- **Extracted material**:

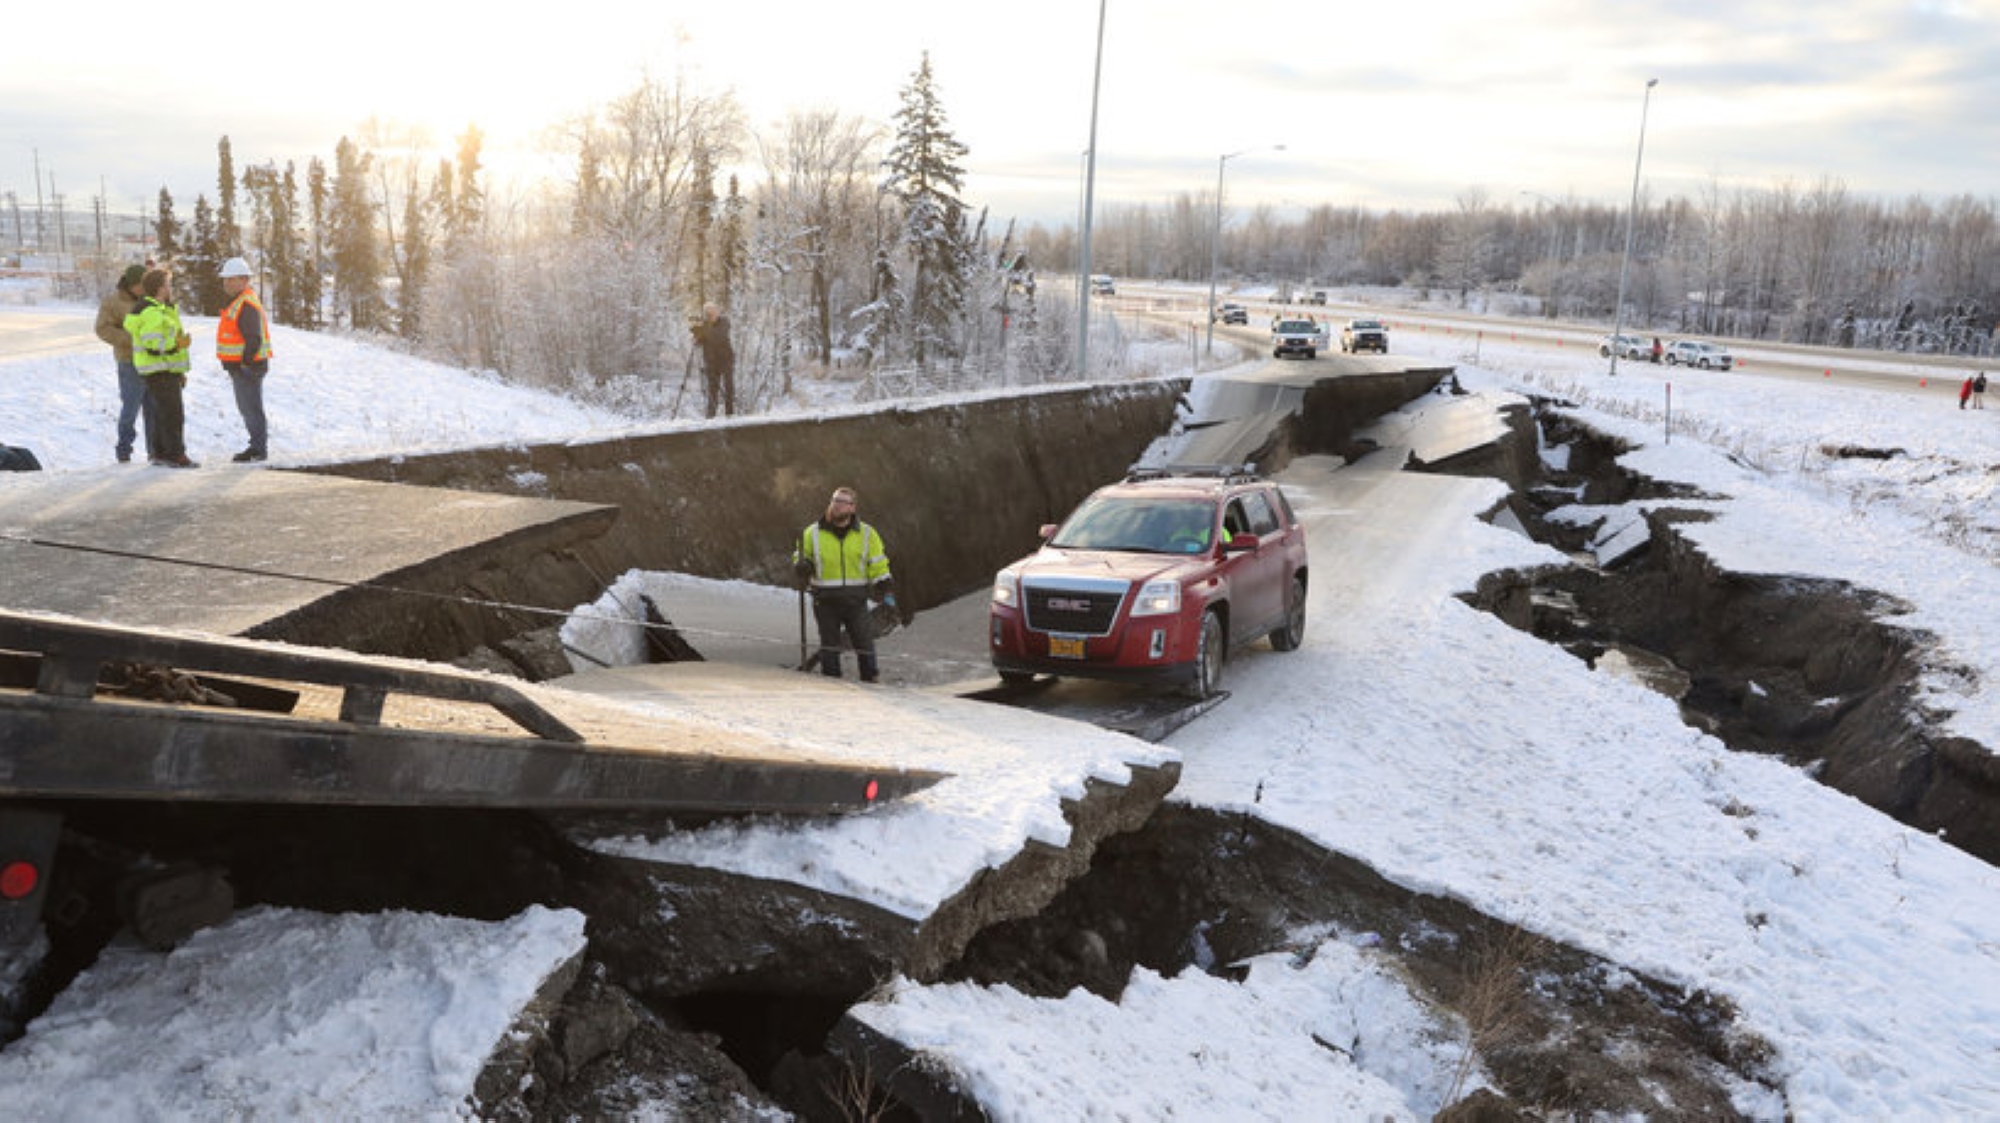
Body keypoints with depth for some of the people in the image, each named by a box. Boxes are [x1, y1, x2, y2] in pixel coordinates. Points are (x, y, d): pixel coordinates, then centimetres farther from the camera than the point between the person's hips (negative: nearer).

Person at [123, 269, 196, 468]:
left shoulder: (163, 309, 17)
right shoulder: (151, 313, -17)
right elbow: (153, 346, -23)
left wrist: (180, 371, 26)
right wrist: (177, 345, -32)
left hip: (168, 369, 11)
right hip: (158, 371, -11)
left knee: (162, 413, 15)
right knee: (172, 414, -10)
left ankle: (160, 453, 22)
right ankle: (176, 455, -8)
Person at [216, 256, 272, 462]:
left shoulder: (247, 305, -17)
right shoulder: (238, 302, 17)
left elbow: (254, 339, -23)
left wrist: (246, 365, -25)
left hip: (247, 367, -11)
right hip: (240, 366, 11)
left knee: (252, 409, -6)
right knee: (247, 408, 15)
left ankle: (258, 449, -2)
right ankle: (258, 445, 21)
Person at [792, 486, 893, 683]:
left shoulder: (866, 534, 4)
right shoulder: (813, 533, 2)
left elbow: (878, 566, 7)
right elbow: (800, 560, 11)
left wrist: (886, 592, -1)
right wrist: (801, 567, -12)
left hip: (856, 601, 0)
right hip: (826, 602, 0)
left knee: (864, 643, 2)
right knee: (829, 644, 7)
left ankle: (870, 680, 14)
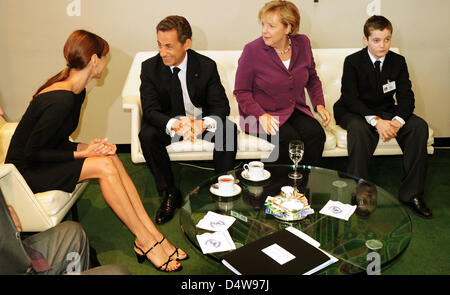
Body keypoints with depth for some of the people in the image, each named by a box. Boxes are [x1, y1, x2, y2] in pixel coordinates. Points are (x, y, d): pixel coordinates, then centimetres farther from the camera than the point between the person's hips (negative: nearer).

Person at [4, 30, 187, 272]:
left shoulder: (76, 92, 3)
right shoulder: (61, 99, -27)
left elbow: (58, 141, 7)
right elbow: (32, 151, -23)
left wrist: (86, 148, -11)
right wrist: (83, 152, -19)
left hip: (46, 158, 9)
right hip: (27, 171, -8)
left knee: (110, 157, -12)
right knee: (104, 165, -23)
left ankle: (154, 236, -14)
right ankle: (145, 242, -14)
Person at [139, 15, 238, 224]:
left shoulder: (207, 66, -13)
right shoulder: (150, 68, -14)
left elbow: (221, 105, -15)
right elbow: (150, 110, -19)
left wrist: (204, 123, -39)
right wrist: (174, 124, -43)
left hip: (202, 119, 0)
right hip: (168, 122, 0)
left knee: (229, 129, -27)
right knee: (147, 135, -30)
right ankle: (170, 193, -14)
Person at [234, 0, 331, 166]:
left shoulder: (302, 43, 2)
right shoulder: (252, 50, -11)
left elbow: (312, 78, 17)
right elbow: (241, 91, -7)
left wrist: (319, 105, 1)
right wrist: (261, 115, -22)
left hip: (296, 111, 4)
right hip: (263, 114, -4)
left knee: (316, 134, -23)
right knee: (290, 139, -29)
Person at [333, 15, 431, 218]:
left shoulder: (398, 61, 1)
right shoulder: (353, 61, -10)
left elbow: (406, 97, -6)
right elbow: (349, 98, -18)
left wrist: (397, 121, -28)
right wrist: (376, 121, -32)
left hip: (386, 112, 4)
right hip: (355, 112, -4)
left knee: (419, 125, -21)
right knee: (358, 128, -38)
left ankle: (410, 193, -16)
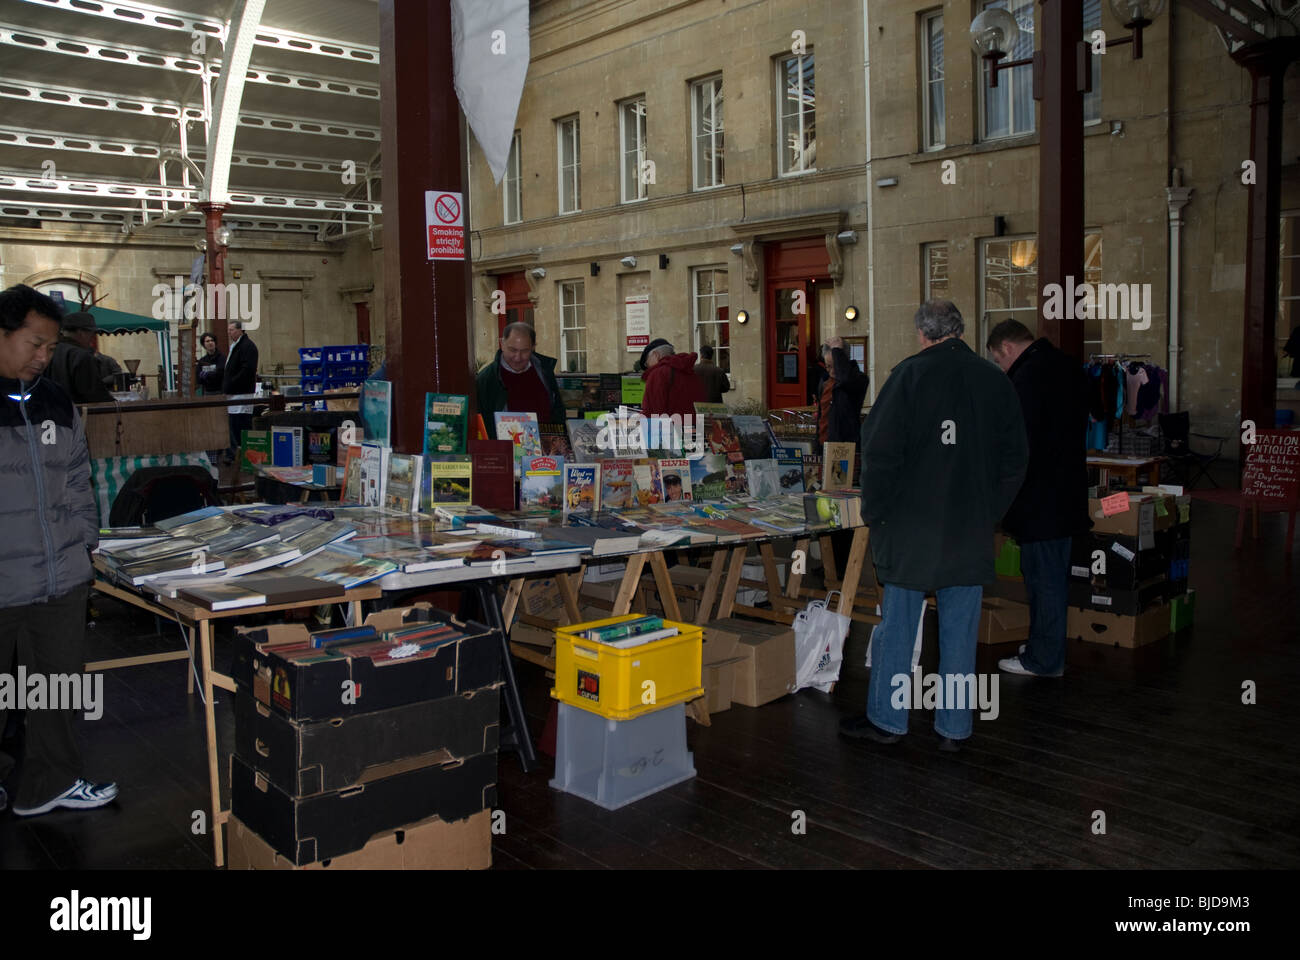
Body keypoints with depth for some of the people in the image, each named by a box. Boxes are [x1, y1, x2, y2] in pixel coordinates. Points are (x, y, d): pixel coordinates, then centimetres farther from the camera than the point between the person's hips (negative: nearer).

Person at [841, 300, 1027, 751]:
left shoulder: (910, 374, -9)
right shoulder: (995, 380, 5)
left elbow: (880, 451, -12)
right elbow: (1014, 458, 9)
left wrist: (874, 511, -2)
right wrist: (990, 510, 15)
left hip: (911, 525, -4)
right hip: (972, 529, 4)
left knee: (897, 623, 6)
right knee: (960, 629, 9)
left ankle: (886, 719, 15)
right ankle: (954, 727, 17)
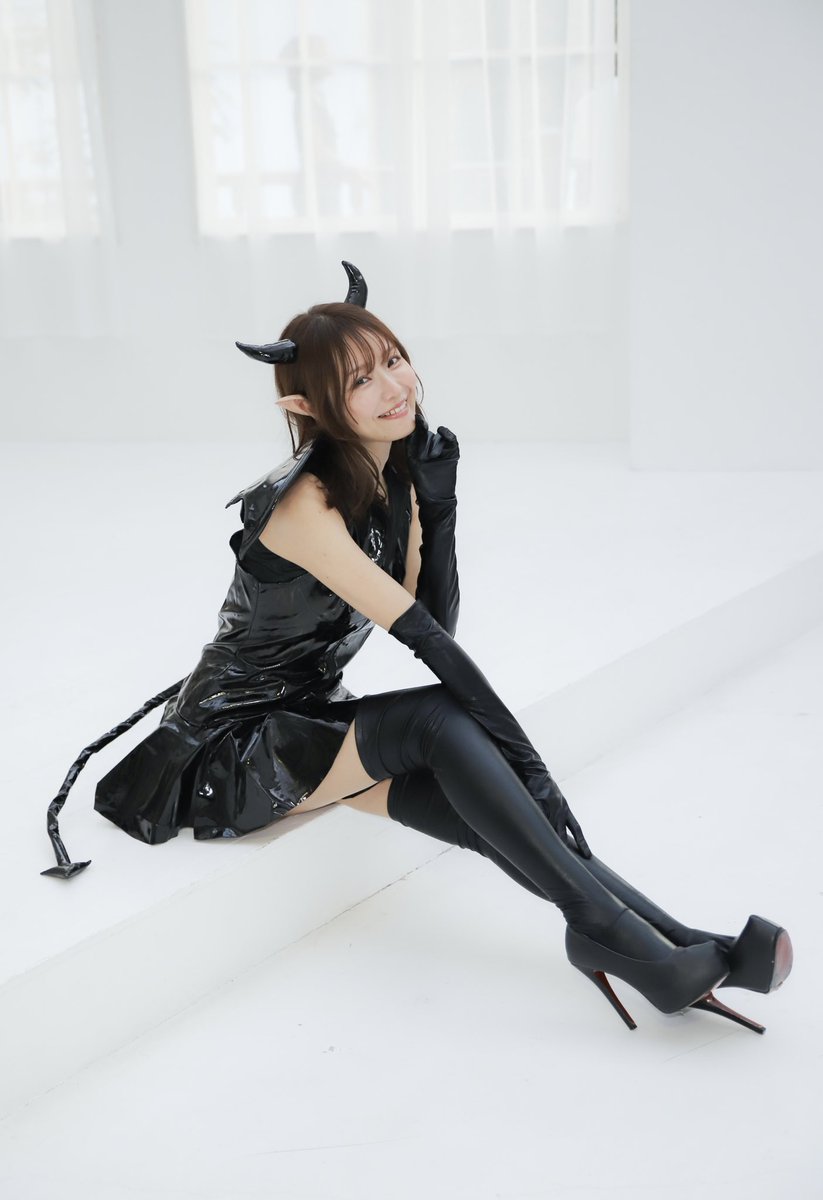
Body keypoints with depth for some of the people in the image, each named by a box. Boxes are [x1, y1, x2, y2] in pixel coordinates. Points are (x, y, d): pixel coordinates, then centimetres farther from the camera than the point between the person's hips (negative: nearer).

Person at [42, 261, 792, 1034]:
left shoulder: (398, 478, 2)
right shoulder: (305, 503, -24)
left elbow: (437, 625, -6)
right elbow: (422, 637, -29)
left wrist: (437, 502, -16)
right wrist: (523, 758, -29)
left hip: (312, 722, 7)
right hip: (230, 753, -7)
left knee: (491, 813, -18)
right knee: (441, 718, -31)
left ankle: (675, 945, -24)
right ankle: (619, 936, -32)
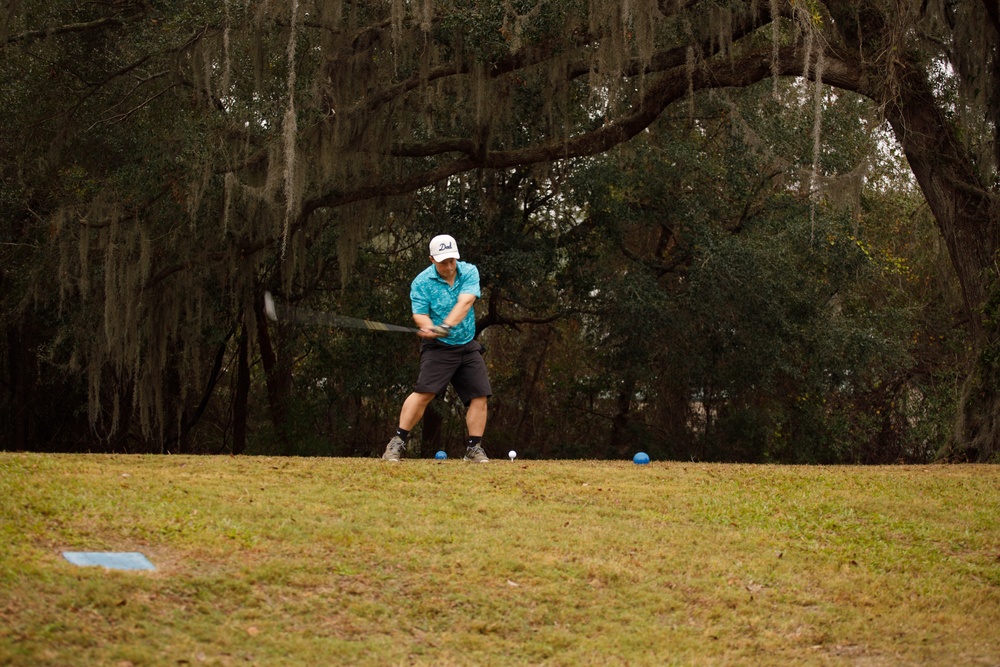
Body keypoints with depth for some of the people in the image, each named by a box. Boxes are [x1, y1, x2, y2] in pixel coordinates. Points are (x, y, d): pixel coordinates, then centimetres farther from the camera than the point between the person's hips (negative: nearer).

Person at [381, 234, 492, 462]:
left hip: (468, 346, 4)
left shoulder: (469, 272, -3)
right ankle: (398, 442, -13)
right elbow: (420, 315, -13)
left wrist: (446, 325, -35)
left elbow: (465, 302, -19)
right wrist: (430, 329, -36)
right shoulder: (421, 282, -8)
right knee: (424, 392, -19)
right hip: (438, 348, -4)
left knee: (479, 395, -2)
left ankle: (474, 448, 9)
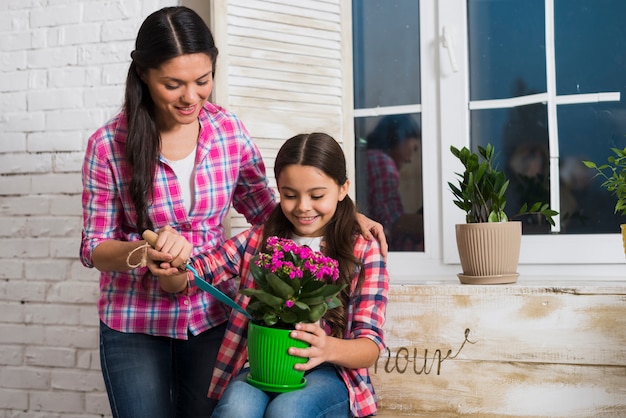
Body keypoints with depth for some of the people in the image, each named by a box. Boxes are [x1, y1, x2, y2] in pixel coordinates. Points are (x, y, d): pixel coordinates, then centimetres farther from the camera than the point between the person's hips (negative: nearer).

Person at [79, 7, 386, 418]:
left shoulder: (229, 130, -5)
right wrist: (141, 252, -27)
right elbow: (95, 247, -5)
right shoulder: (109, 145, -13)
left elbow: (267, 209, 7)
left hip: (212, 315, 2)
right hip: (135, 323, -2)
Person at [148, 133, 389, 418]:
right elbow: (181, 281, 4)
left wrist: (329, 348, -26)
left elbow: (371, 346, -3)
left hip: (327, 374, -1)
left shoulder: (364, 253, 3)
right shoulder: (257, 241, 10)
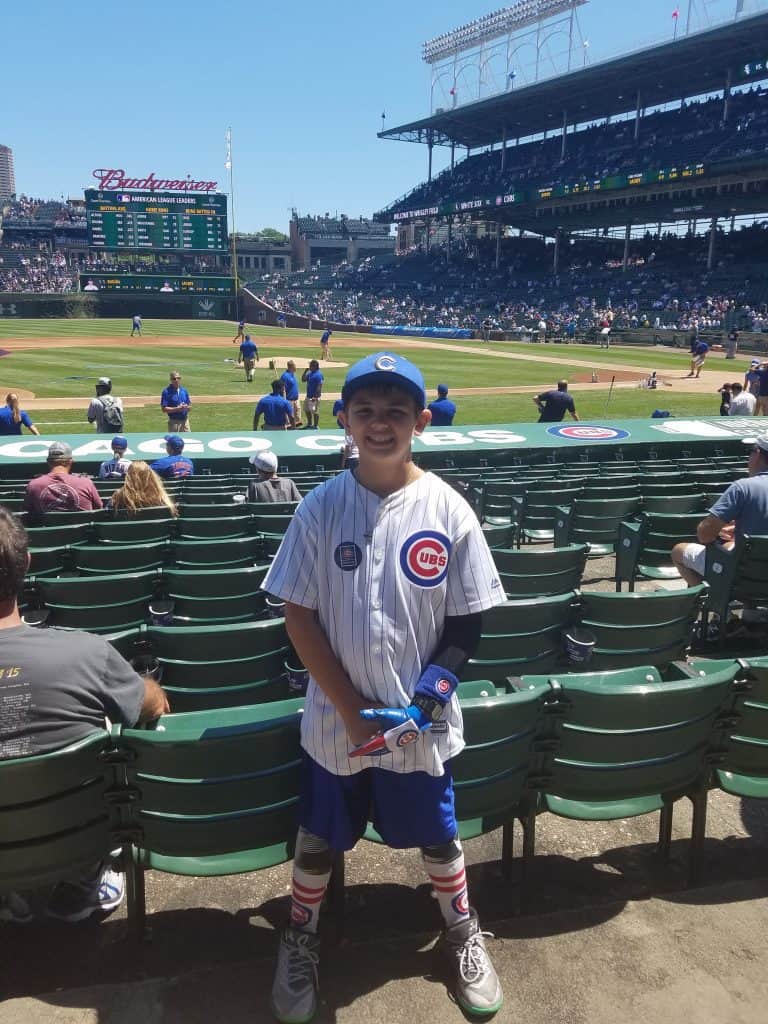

- **What the exercise asks**: Copy the listing lines from the one containing "left hip: (247, 367, -11)" through the one containing "left hip: (296, 111, 4)", both included, and omit the pictures.

- **Solution to this task**:
left hip: (247, 367, -11)
right hip: (240, 366, 11)
left knee: (252, 409, -6)
right knee: (247, 408, 15)
left ankle: (258, 449, -2)
right ankle: (258, 445, 21)
Person at [792, 486, 893, 683]:
left shoulder: (866, 534, 4)
right shoulder: (813, 533, 2)
left elbow: (878, 566, 7)
right elbow: (800, 560, 11)
left wrist: (886, 592, -1)
right wrist: (801, 567, -12)
left hip: (856, 601, 0)
right hip: (826, 602, 0)
left knee: (864, 643, 2)
right knee: (829, 644, 7)
left ankle: (870, 680, 14)
Body keypoints with depth for some of the people in the image, each named by a box. Boxes are [x1, y1, x2, y2] in pixel coordinates. Points are (x, y, d): pixel coordinates, then centimetres farther from the camera than the point between the person's hips (negative: nearer).

Person at [4, 30, 187, 272]:
left shoulder: (76, 92, 3)
right shoulder: (61, 99, -27)
left elbow: (58, 141, 7)
right elbow: (32, 151, -23)
left wrist: (86, 148, -11)
right wrist: (83, 152, -19)
left hip: (46, 158, 9)
right hip: (27, 171, -8)
left knee: (110, 157, -12)
right knee: (104, 165, -23)
left ankle: (154, 236, -14)
right ankle: (145, 242, -14)
Person at [139, 15, 238, 224]:
left shoulder: (207, 66, -13)
right shoulder: (150, 68, -14)
left elbow: (221, 105, -15)
right elbow: (150, 110, -19)
left wrist: (204, 123, -39)
right wrist: (174, 124, -43)
left hip: (202, 119, 0)
right hip: (168, 122, 0)
left knee: (229, 129, -27)
right knee: (147, 135, -30)
right ankle: (170, 193, -14)
Person at [234, 0, 331, 166]:
left shoulder: (302, 43, 2)
right shoulder: (252, 50, -11)
left elbow: (312, 78, 17)
right elbow: (241, 91, -7)
left wrist: (319, 105, 1)
right wrist: (261, 115, -22)
left hip: (296, 111, 4)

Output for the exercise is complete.